Inspired by the great work of Calculated Risk I've tried to come up with some pretty graphs of my own for Housing related posts. Sales of New Homes in the US plunged in November falling -9% from the previous month. Also as expected downward revisions were made to August, September and October.

(click on any of the charts below for a sharper image)

From the US Census Bureau:

Sales of new one-family houses in November 2007 were at a seasonally adjusted annual rate of 647,000... This is 9.0 percent below the revised October rate of 711,000 and is 34.4 percent below the November 2006 estimate of 987,000.

The SAAR for November Sales has not been this low since 1994 (646k) and subsequent revisions could send it considerably lower.

The seasonally adjusted estimate of new houses for sale at the end of November was 505,000.

As Calculated risk has pointed out numerous times in the past Inventory numbers do not include cancellations - and cancellations are at record levels meaning inventories are probably significantly higher than reported. Calculated Risk's estimate is about 100K higher.

This represents a supply of 9.3 months at the current sales rate.

Whilst the number of new homes for sale has declined, the months of supply ticked up as the sales rate continues to fall. How about those revisions?

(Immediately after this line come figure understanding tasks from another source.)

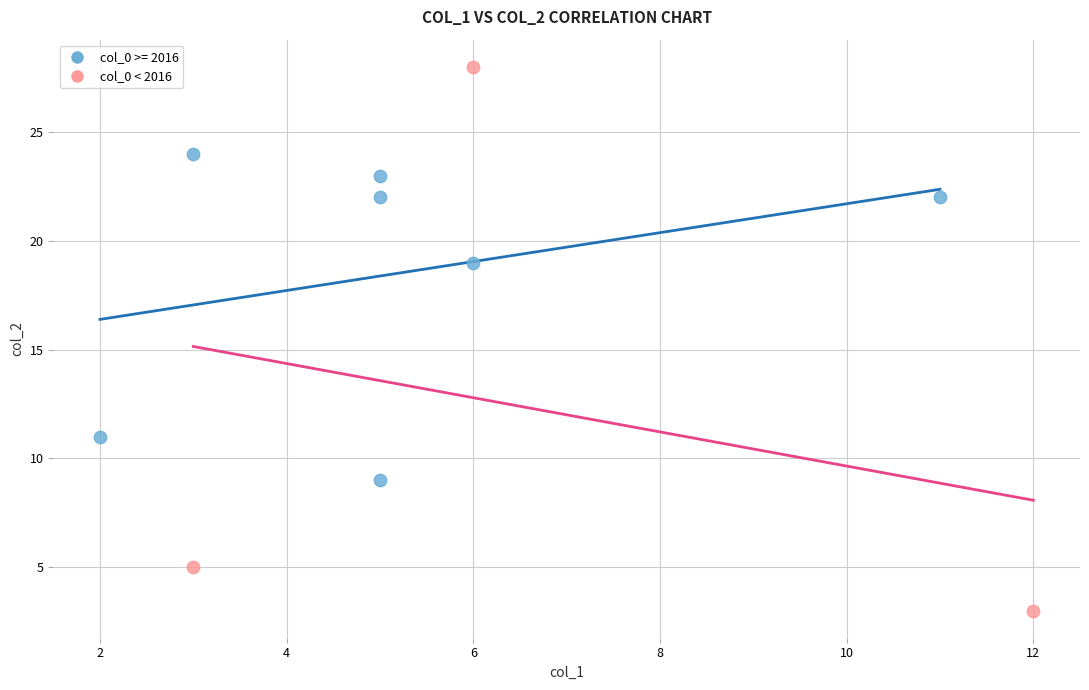

Which series reaches the maximum Y coordinate?

col_0 < 2016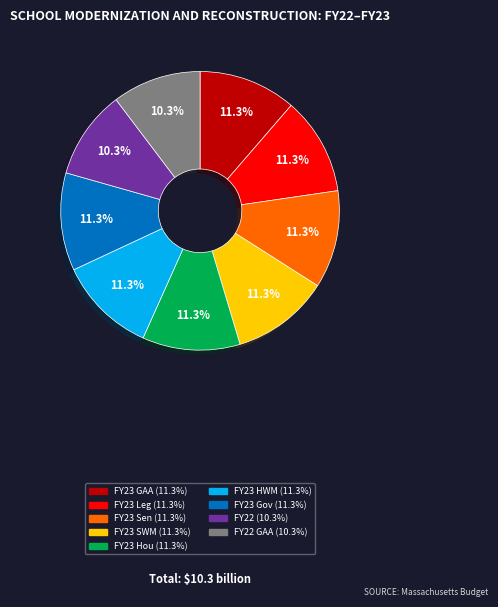

Approximately how many times larger is the value at FY23 Sen (11.3%) compared to FY23 Hou (11.3%)?

1.0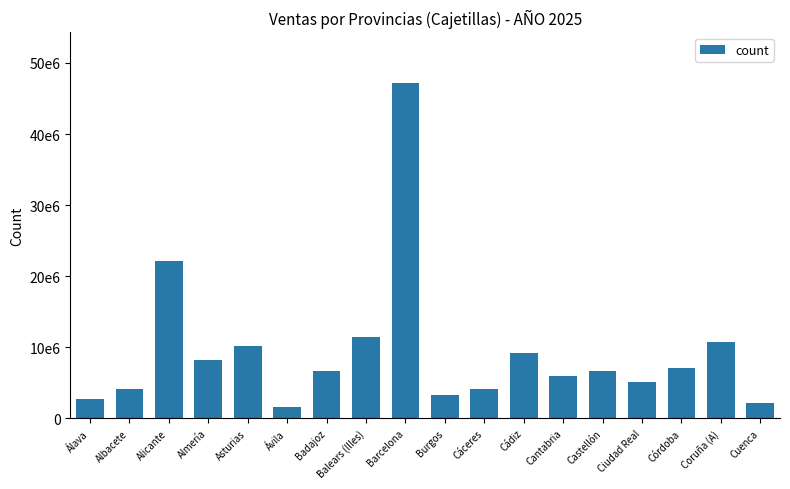

Reading left to right, transcribe all the data shown in this chart.

2729773.9	4123810.5	22087801.8	8262708.2	10144087.8	1572463.2	6725186.5	11521091.2	47221192.5	3244118.0	4113832.1	9238765.3	5940587.3	6633433.5	5112263.2	7022136.8	10699809.6	2179851.7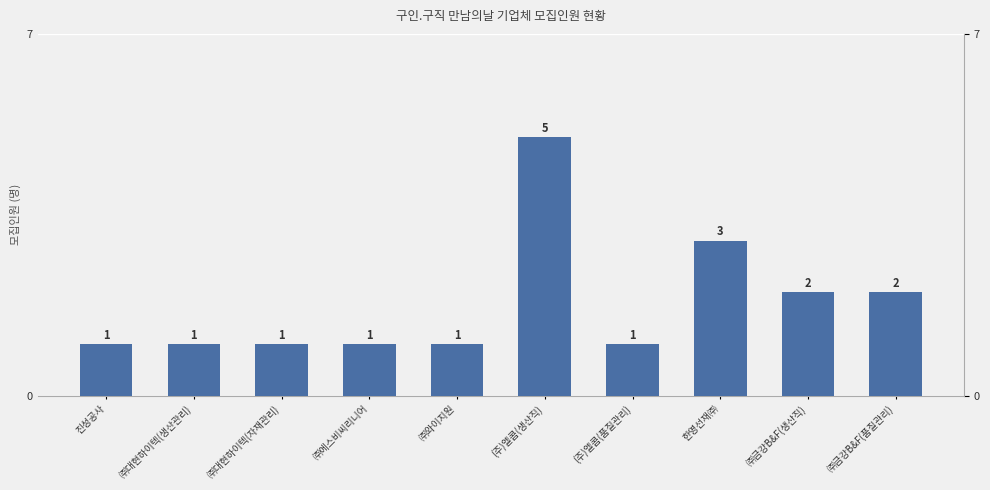

What is the average value?

2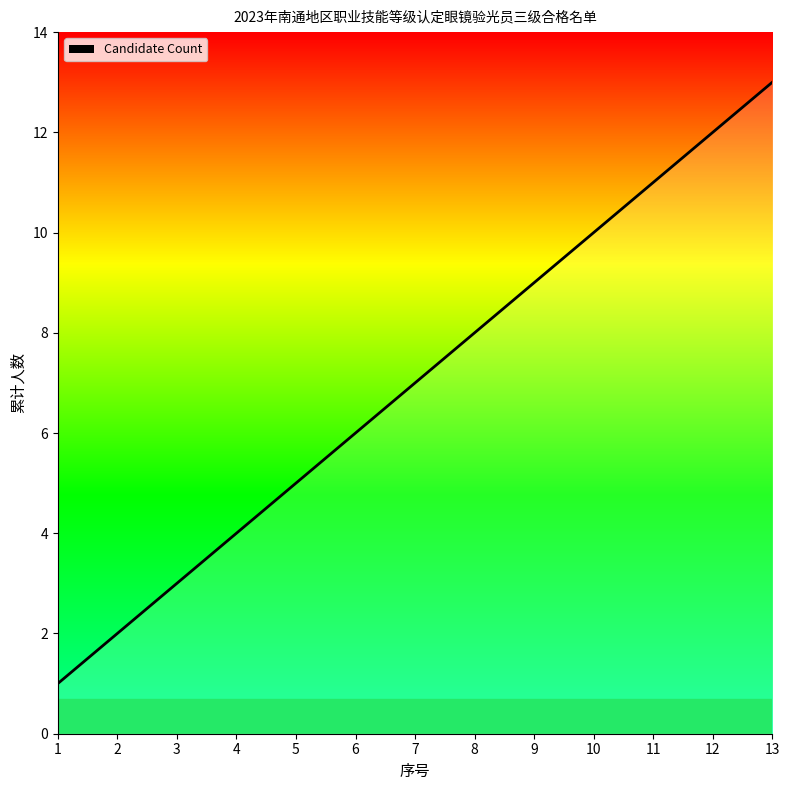

Rank the categories by value from highest to lowest.

13, 12, 11, 10, 9, 8, 7, 6, 5, 4, 3, 2, 1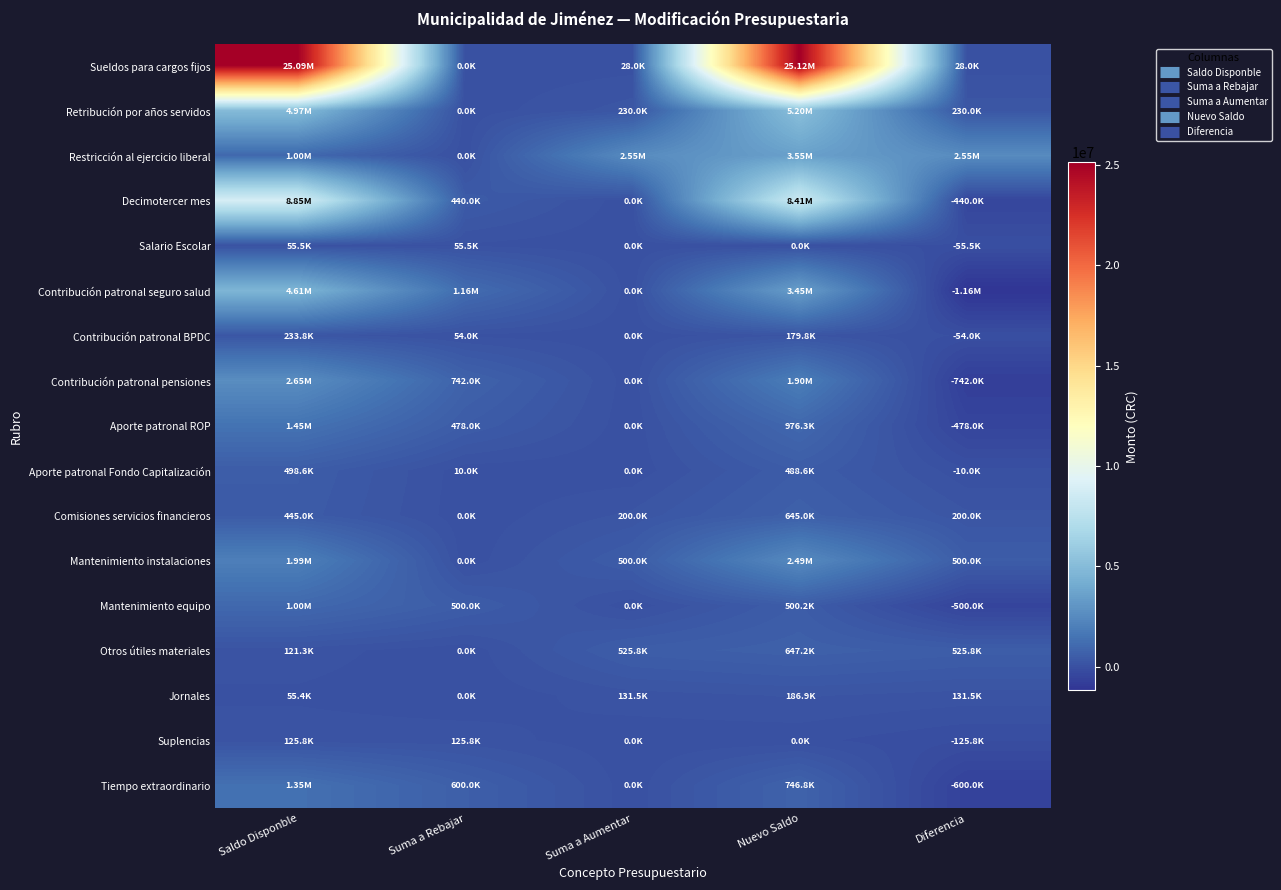

What is the maximum value shown in the chart?

25115541.5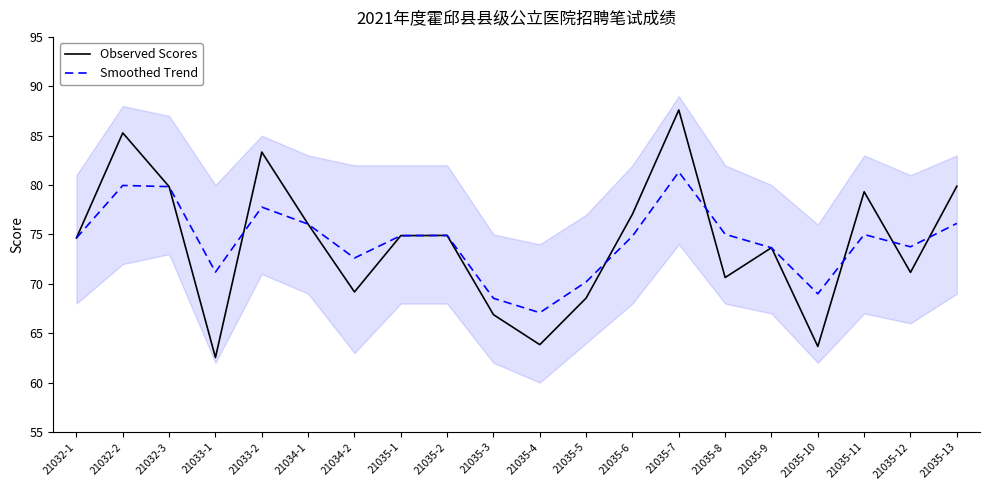

At which label is Smoothed Trend closest to 74?

21035-12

November Revisions were as follows:
  • August 717k - 701k -2.2%
  • September 716k - 699k -2.3%
  • October 728k - 711k -2.4%
Now remember the original estimate for August's was for a seasonally adjusted annual rate of 795k which means subsequent revisions have sent that estimate -11.8% lower. September's estimate was originally 770k, so that estimate has been revised a further -9.2%. Thus New Home Sales have been consistently overestimated in the downward leg of this cycle.

The chart below tracks New Home Sales and Recessions over the past 40 years. As you can see a significant housing downturn is not a pre-requisite for a recession (1969-70 and 2001) , however every time there has been a significant housing downturn a recession soon follows.

Whilst this single data point is not conclusive evidence of an impending recession, the magnitude of this housing downturn (the biggest in US history) makes the argument all the more compelling.